Taking a moment to get our bearings, my buddy and I began an adventure to explore this fascinating ex-naval ship. The Tui is lying on her port side on a rocky bottom. First we swam along the railings to the tip of the bow at 28m, then back along the deck area to shine a torch inside the numerous doorways and purposely cut holes, each one a temptation to resist.


We viewed numerous instrument panels along the journey. Then over the funnel, writing our names in the fine silt that has already settled on the kiwi emblem, looking into the engine room, along the starboard gangways, climbing stairs that ran sideways rather than up or down, swimming all the way to the stern. From the stern you could look down and see the rocks below. By now our no-decompression time was almost up, so we turned and headed slowly back. Following the hand rails made it easy to find our ascent line, stopping to peer through port holes as we went.


As the buddy teams surfaced two by two, the smiling faces and exclamations such as ‘Wow,’ ‘Fantastic vis’ and ‘Awesome dive’, were the consistent expressions. It certainly left me with a big buzz. And the desire to come back the next day with my camera. Sunday brought even more of a pleasant surprise. A gentle southwest breeze meant a perfect flat, calm sea. This time we headed directly down, over the deck area at the bottom of the mooring line, onto the seabed below. With gauges flat on the bottom, she was sitting in 31m.


From there we swam up onto the deck and shone a torch around a huge hole in the deck floor from which could be seen several doorways and corridors leading off. Next we came across the bridge area, very enticing for those with appropriate training to enter this overhead environment through any of the surrounding windows or doors. In front of the bridge is a plaque acknowledging those who contributed the majority of the funds for the Tui project. You can enter the funnel and swim down into the engine room, or come out part way down through a hole.


Moving along, towards the stern, we pass winches, a rope ladder, more instrument panels and instruction notices. These were the things I just had to photograph now, while Tui is in her virgin state, about to begin a new life as a reef. Then to take photos in the same areas over the years, to see how the marine organisms gradually take over and find a home on her. A few fish are already gathering. To see her as she is now is beautiful.

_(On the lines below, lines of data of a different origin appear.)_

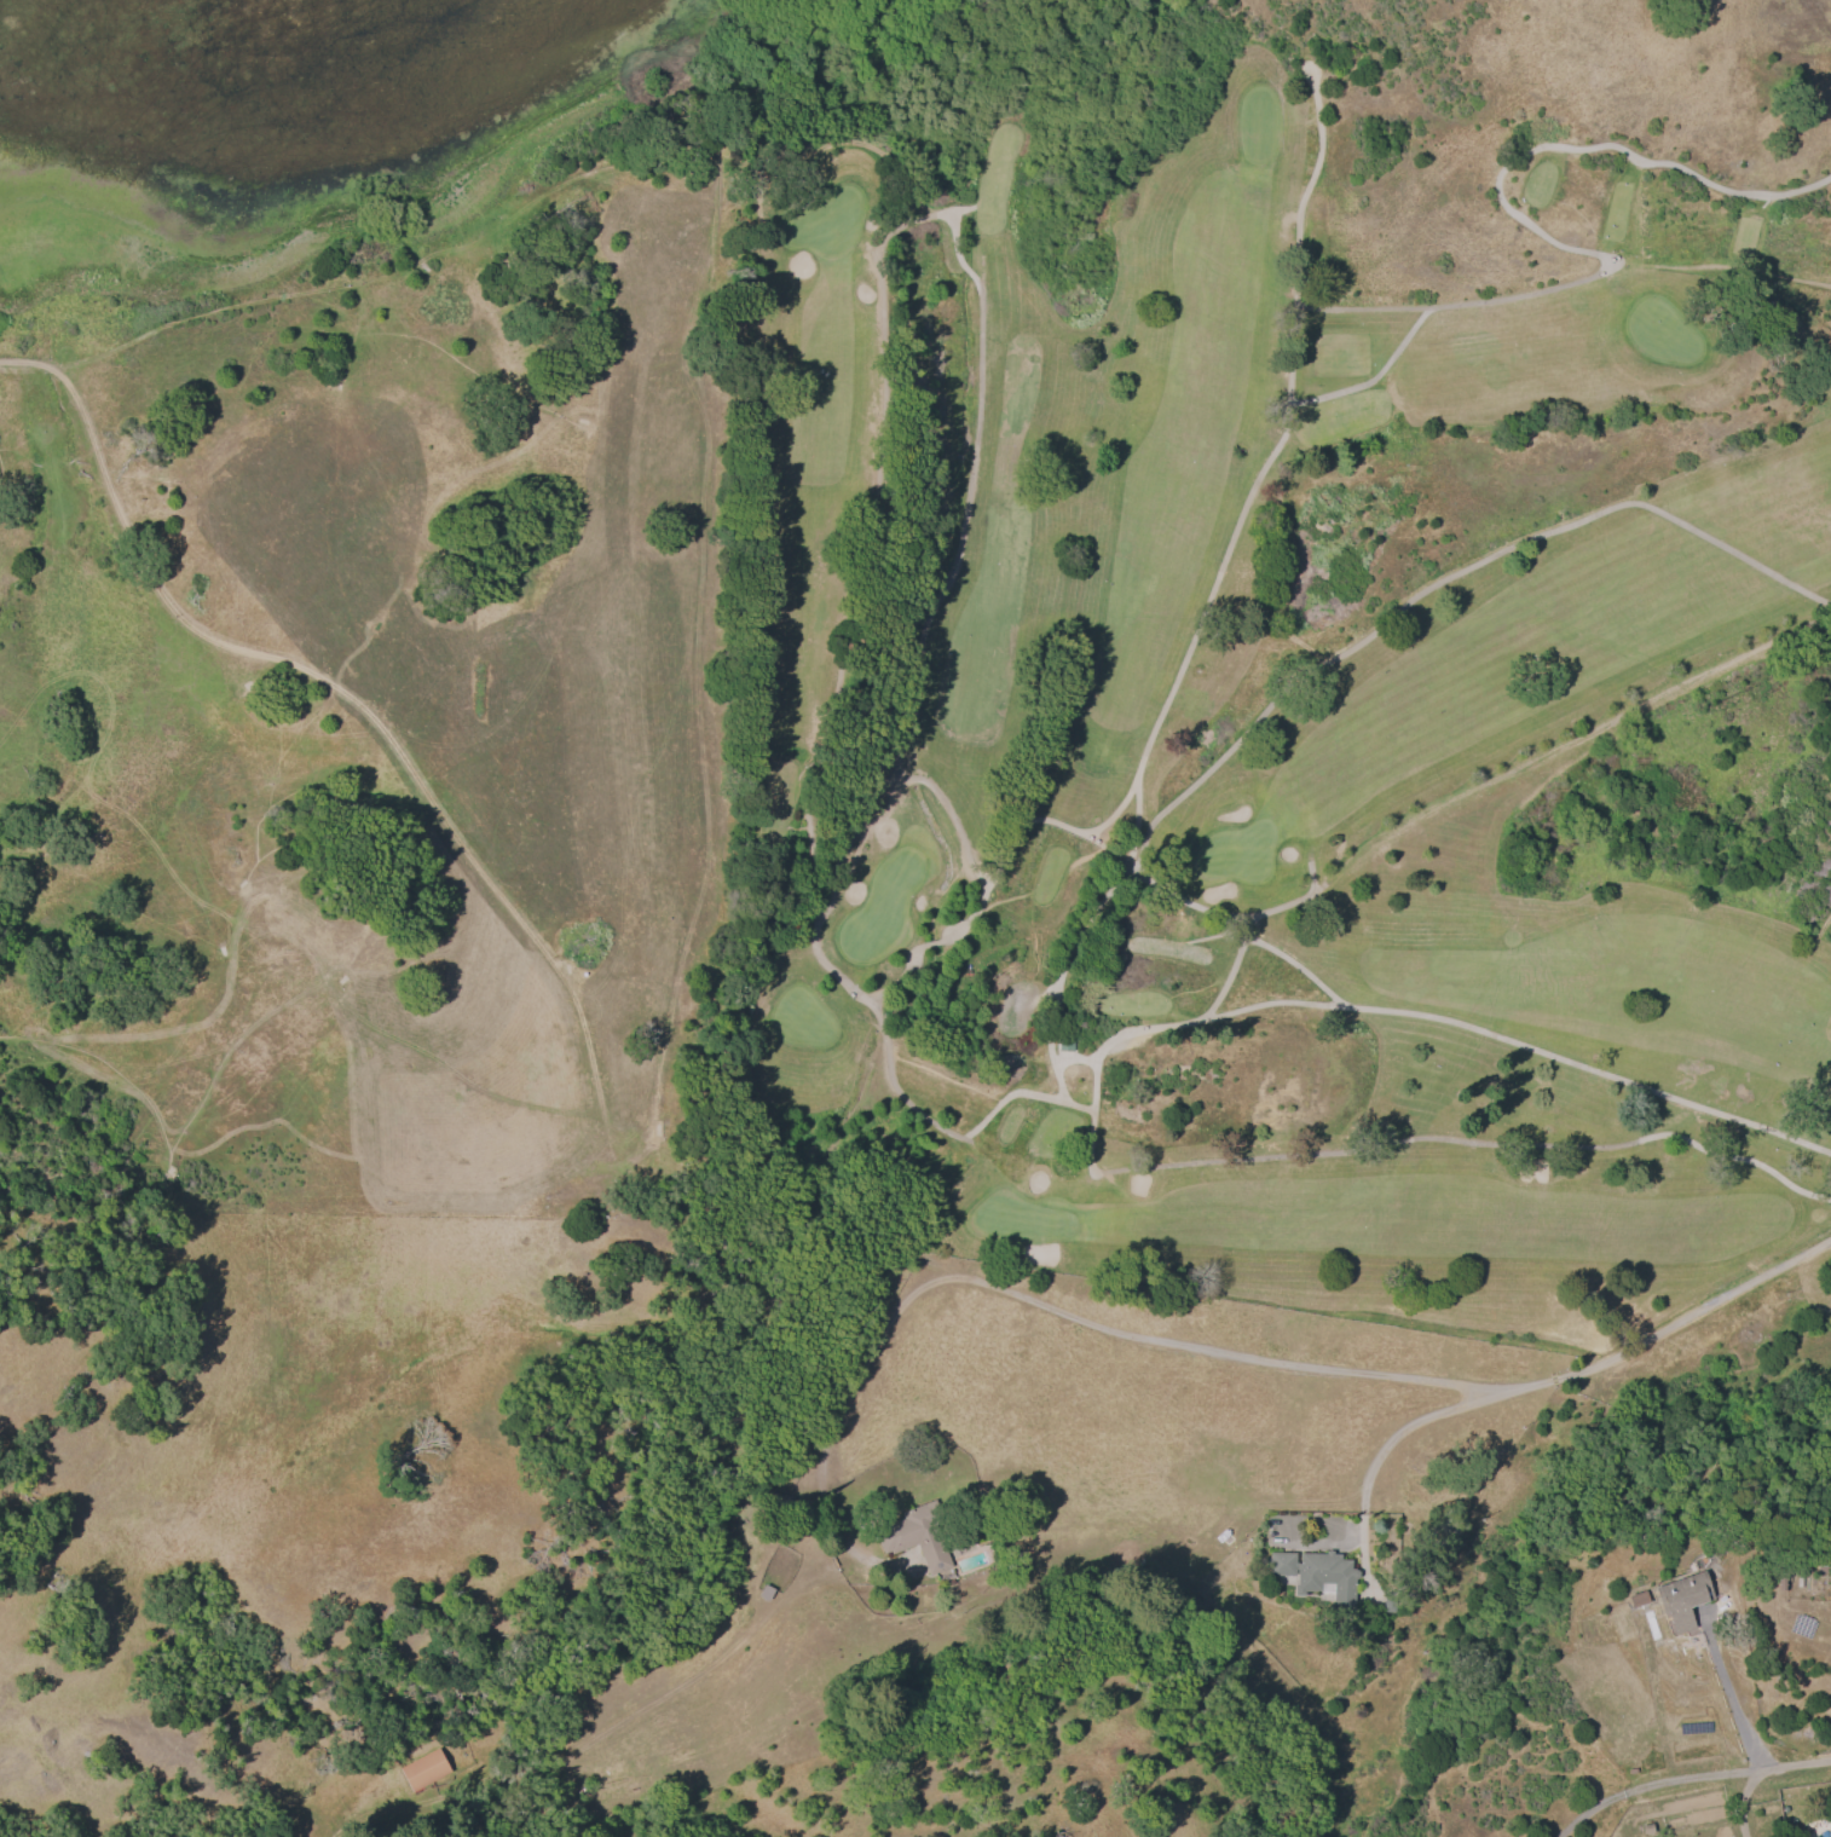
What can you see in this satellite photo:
road: (23, 356)
park: (1277, 707)
building: (1064, 1044)
road: (1104, 1326)
road: (1675, 1333)
road: (1410, 1426)
building: (915, 1535)
building: (1281, 1562)
building: (1326, 1576)
road: (791, 1593)
building: (1681, 1597)
building: (1637, 1598)
building: (1387, 1601)
road: (645, 1708)
road: (1736, 1708)
building: (423, 1767)
road: (1687, 1780)
road: (1742, 1801)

I would urge all keen divers to come and take a look now, while she is still clean and intact. We are lucky to have such an accessible wreck within only a few hours’ drive for a lot of divers, and a few minutes’ boat ride from Tutukaka. She is a real contrast to the Rainbow Warrior (sunk in December 1987) with all her colourful decoration, and a good dive to try before heading down to the Marlborough Sounds to dive the Mikhail Lermontov (sunk in February 1986).


I would send out a plea that divers leave the Tui intact with all her structural items in place for all to enjoy. The Tui is certainly a dive which I will want to explore many times. In fact, I am heading back there soon and am lucky enough to be diving with someone who served on her with the Navy. If conditions are right, we will take torches, lines and reels and investigate some of the internal corridors. On the weekend we dived, conditions were near perfect and the diving was very comfortable. However, this is a wreck to be treated with respect and a degree of caution that applies to all deep and wreck dives. Divers should keep a close eye on their air and bottom time and not attempt penetration of the wreck without appropriate training. In conditions such as we had, this wreck provided a good dive for Advanced Deep and Wreck training dives. It could also be suitable for specialty training dives such as wreck, deep, enriched air, or photography, especially in combination with the nearby world-renowned Poor Knights Islands.

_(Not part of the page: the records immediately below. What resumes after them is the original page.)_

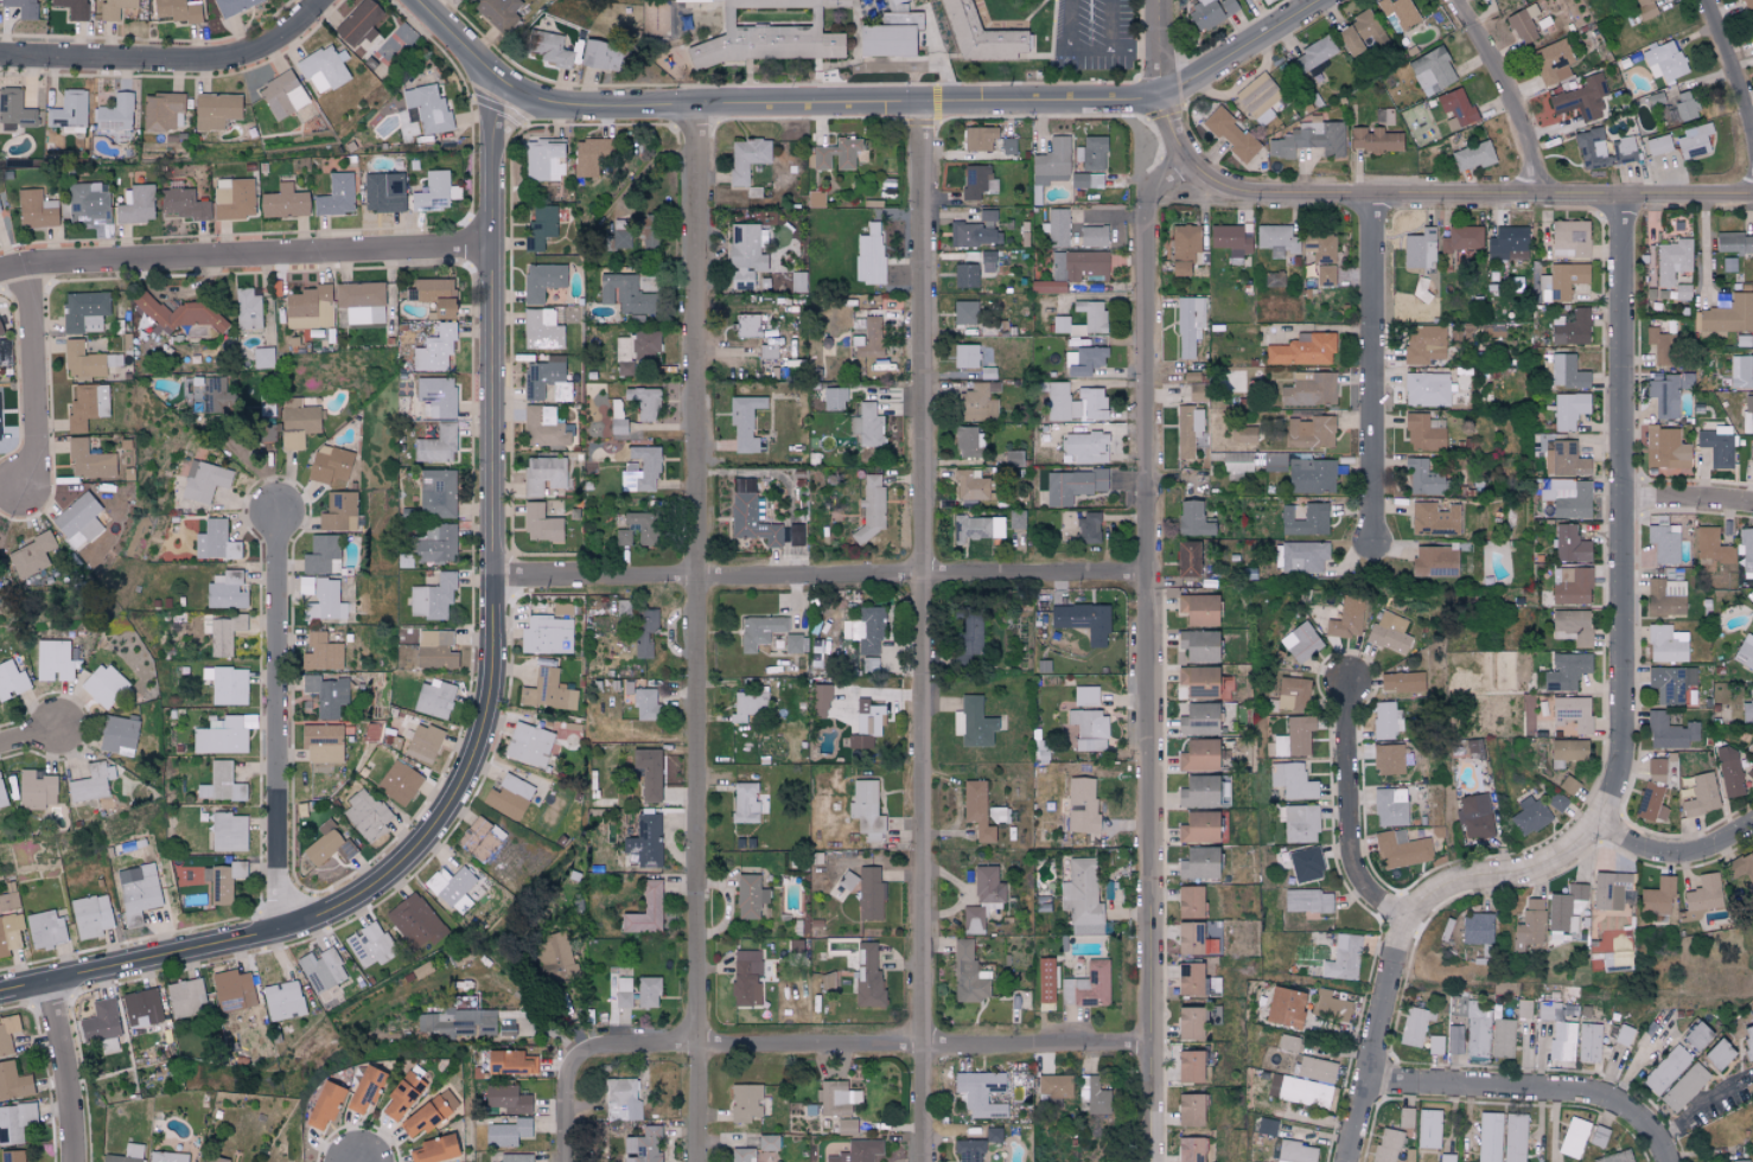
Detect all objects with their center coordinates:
building: (691, 1)
building: (1745, 3)
building: (233, 6)
building: (897, 6)
building: (23, 8)
building: (72, 8)
building: (114, 9)
building: (1644, 9)
building: (177, 11)
building: (497, 12)
building: (1210, 12)
building: (1399, 12)
building: (655, 19)
building: (359, 23)
building: (1752, 23)
building: (1523, 24)
road: (1110, 27)
building: (769, 33)
building: (1359, 34)
building: (980, 35)
parking lot: (1095, 35)
building: (890, 36)
road: (1159, 48)
building: (549, 49)
building: (1314, 54)
road: (1085, 55)
building: (599, 56)
road: (169, 59)
building: (1664, 62)
building: (1551, 63)
road: (1733, 63)
building: (322, 69)
building: (1431, 71)
road: (1518, 93)
building: (282, 95)
building: (1257, 95)
building: (1581, 99)
road: (867, 103)
building: (1456, 106)
building: (1685, 106)
building: (428, 108)
building: (215, 109)
building: (14, 110)
building: (163, 111)
building: (69, 112)
building: (115, 113)
building: (1230, 135)
building: (978, 138)
building: (1373, 140)
building: (1309, 141)
building: (1693, 142)
building: (1008, 145)
building: (1658, 145)
building: (1591, 148)
building: (1625, 150)
building: (1091, 153)
building: (836, 154)
building: (589, 156)
building: (746, 157)
building: (1472, 157)
building: (543, 158)
building: (1052, 162)
building: (1086, 180)
building: (977, 181)
building: (435, 191)
building: (383, 192)
building: (336, 195)
road: (1427, 195)
building: (233, 198)
building: (284, 202)
building: (87, 203)
building: (134, 204)
building: (181, 204)
building: (35, 209)
building: (0, 211)
building: (540, 227)
building: (976, 231)
building: (621, 233)
building: (1092, 236)
building: (1462, 238)
building: (1569, 238)
building: (1276, 239)
building: (1229, 242)
building: (1733, 242)
building: (1508, 243)
building: (1320, 246)
building: (1183, 248)
building: (1419, 249)
building: (744, 254)
building: (869, 254)
road: (246, 257)
building: (1672, 260)
building: (987, 261)
building: (1728, 264)
building: (1079, 265)
building: (965, 275)
building: (1325, 275)
building: (1273, 278)
building: (1562, 279)
building: (541, 280)
building: (798, 281)
building: (1047, 286)
building: (1420, 288)
building: (1682, 292)
building: (622, 293)
building: (361, 301)
building: (309, 307)
building: (82, 308)
building: (247, 309)
building: (965, 312)
building: (178, 313)
building: (1727, 315)
building: (1094, 320)
building: (1187, 324)
building: (747, 325)
building: (1571, 328)
building: (541, 329)
building: (0, 332)
building: (870, 338)
building: (1424, 343)
building: (1658, 343)
building: (767, 348)
building: (435, 349)
building: (635, 350)
building: (1302, 350)
building: (965, 355)
building: (264, 357)
building: (1083, 360)
building: (81, 361)
road: (1375, 366)
building: (1562, 370)
building: (1741, 370)
road: (33, 379)
building: (545, 380)
building: (1309, 389)
building: (1426, 389)
building: (1197, 392)
building: (1663, 394)
building: (436, 396)
building: (834, 398)
building: (644, 402)
building: (978, 402)
building: (1061, 402)
building: (1093, 402)
building: (87, 405)
building: (1568, 409)
building: (1747, 414)
building: (297, 422)
building: (744, 422)
building: (867, 425)
building: (543, 426)
building: (1186, 429)
building: (1310, 432)
building: (267, 433)
building: (1422, 433)
building: (1245, 434)
building: (967, 442)
building: (437, 444)
building: (1716, 445)
building: (1086, 447)
building: (1664, 448)
building: (1013, 457)
building: (1564, 459)
building: (88, 460)
building: (1237, 462)
building: (1275, 462)
building: (330, 465)
building: (640, 470)
building: (543, 475)
building: (1311, 476)
building: (1423, 477)
building: (203, 480)
building: (970, 485)
building: (1073, 485)
building: (437, 493)
building: (1570, 497)
road: (1687, 503)
building: (872, 506)
building: (339, 512)
building: (750, 514)
building: (1193, 519)
building: (1304, 519)
building: (1433, 519)
building: (77, 520)
building: (540, 523)
building: (977, 527)
building: (1087, 528)
building: (637, 529)
building: (794, 535)
building: (215, 541)
building: (436, 543)
building: (1664, 543)
building: (1570, 544)
building: (1746, 550)
building: (1712, 551)
building: (322, 554)
building: (30, 555)
building: (1300, 556)
building: (1187, 558)
building: (1434, 562)
road: (822, 577)
building: (1570, 585)
building: (226, 590)
building: (432, 597)
building: (1665, 597)
building: (322, 598)
building: (1198, 609)
building: (1347, 617)
building: (1082, 620)
road: (1622, 624)
building: (1572, 626)
building: (645, 631)
building: (759, 631)
building: (865, 631)
building: (222, 632)
road: (923, 632)
building: (1389, 632)
road: (699, 633)
building: (547, 635)
building: (967, 637)
building: (1304, 642)
building: (793, 643)
building: (1666, 644)
building: (1198, 645)
building: (435, 649)
building: (321, 652)
building: (1744, 652)
road: (1149, 654)
building: (53, 660)
building: (870, 664)
building: (1565, 671)
building: (11, 680)
building: (1198, 680)
building: (1401, 681)
building: (1670, 683)
building: (227, 684)
building: (104, 685)
building: (548, 691)
building: (1293, 693)
road: (493, 694)
building: (326, 695)
building: (1086, 695)
building: (434, 698)
building: (819, 701)
building: (645, 703)
building: (748, 704)
building: (1747, 711)
building: (1572, 713)
building: (868, 718)
building: (1198, 719)
building: (1386, 720)
road: (278, 722)
building: (975, 722)
building: (957, 723)
building: (1089, 729)
building: (1668, 731)
building: (117, 733)
building: (225, 735)
building: (1294, 737)
road: (28, 741)
building: (322, 742)
building: (423, 743)
building: (528, 745)
building: (855, 748)
building: (1461, 748)
building: (1474, 748)
building: (1750, 748)
building: (1565, 752)
building: (1198, 755)
building: (1388, 759)
building: (1729, 771)
building: (648, 772)
building: (1750, 773)
building: (1292, 781)
building: (91, 782)
building: (399, 782)
building: (221, 783)
building: (1568, 785)
building: (36, 789)
building: (1199, 791)
building: (1653, 792)
building: (1701, 795)
building: (2, 796)
building: (510, 798)
building: (1557, 801)
building: (744, 803)
building: (1079, 805)
building: (1390, 807)
building: (976, 809)
building: (866, 810)
building: (366, 814)
building: (998, 814)
building: (1528, 816)
building: (1474, 817)
road: (1354, 818)
building: (1299, 823)
building: (1198, 827)
building: (228, 832)
building: (480, 838)
building: (645, 841)
building: (132, 845)
building: (327, 845)
building: (1400, 849)
road: (1675, 860)
building: (1199, 863)
building: (1305, 864)
building: (1742, 869)
building: (223, 881)
building: (843, 885)
building: (987, 885)
building: (451, 888)
building: (1608, 890)
building: (138, 892)
building: (870, 894)
building: (749, 896)
building: (1702, 896)
building: (1082, 897)
building: (1656, 897)
building: (1307, 901)
building: (1189, 902)
building: (1564, 908)
building: (645, 910)
building: (91, 916)
building: (972, 920)
building: (415, 921)
building: (1529, 925)
building: (45, 929)
building: (1476, 929)
building: (10, 933)
building: (1191, 938)
building: (369, 945)
building: (553, 953)
building: (1342, 958)
building: (1616, 961)
building: (321, 970)
building: (968, 974)
building: (867, 976)
building: (746, 978)
building: (1190, 979)
building: (1045, 980)
building: (826, 981)
building: (1088, 986)
building: (233, 990)
building: (623, 992)
building: (648, 992)
building: (186, 998)
building: (1021, 1000)
building: (282, 1001)
building: (1329, 1006)
building: (1285, 1007)
building: (142, 1008)
building: (1523, 1008)
building: (1548, 1010)
building: (457, 1021)
building: (101, 1022)
building: (1191, 1023)
building: (1412, 1027)
building: (1476, 1029)
building: (7, 1033)
building: (1623, 1035)
building: (1697, 1036)
building: (1502, 1038)
building: (1747, 1040)
building: (1562, 1041)
building: (1287, 1043)
building: (1589, 1043)
road: (1377, 1044)
building: (1434, 1045)
road: (861, 1046)
building: (1718, 1055)
building: (510, 1063)
building: (1190, 1066)
building: (1316, 1069)
building: (1666, 1070)
road: (65, 1072)
building: (13, 1082)
building: (1054, 1086)
building: (1684, 1087)
building: (1750, 1088)
building: (365, 1089)
road: (1533, 1089)
building: (979, 1093)
building: (1303, 1093)
building: (401, 1095)
building: (1094, 1095)
building: (620, 1096)
building: (836, 1098)
building: (507, 1099)
building: (744, 1102)
road: (1703, 1104)
building: (323, 1105)
road: (572, 1105)
building: (1189, 1110)
building: (428, 1113)
building: (1405, 1118)
building: (17, 1121)
building: (846, 1126)
building: (1265, 1127)
building: (1428, 1129)
building: (507, 1132)
building: (1599, 1136)
building: (1489, 1137)
building: (1573, 1137)
building: (1514, 1138)
building: (768, 1142)
building: (1386, 1145)
building: (642, 1146)
building: (435, 1149)
building: (1190, 1149)
building: (968, 1150)
building: (857, 1151)
building: (1295, 1152)
building: (126, 1154)
building: (742, 1155)
building: (12, 1156)
building: (167, 1157)
building: (515, 1157)
building: (1615, 1157)
building: (214, 1159)
building: (1740, 1161)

A few tips – plan your dives well, ensure you have an appropriate level of training and keep a close watch on air-remaining and no-deco time. Leave plenty of air for a slow ascent and three minute safety stop. Use the first dive as an orientation of the layout, and definitely take a torch. Enlist the experience of the local dive operators. Most of all, relax, enjoy this spectacular dive and have fun!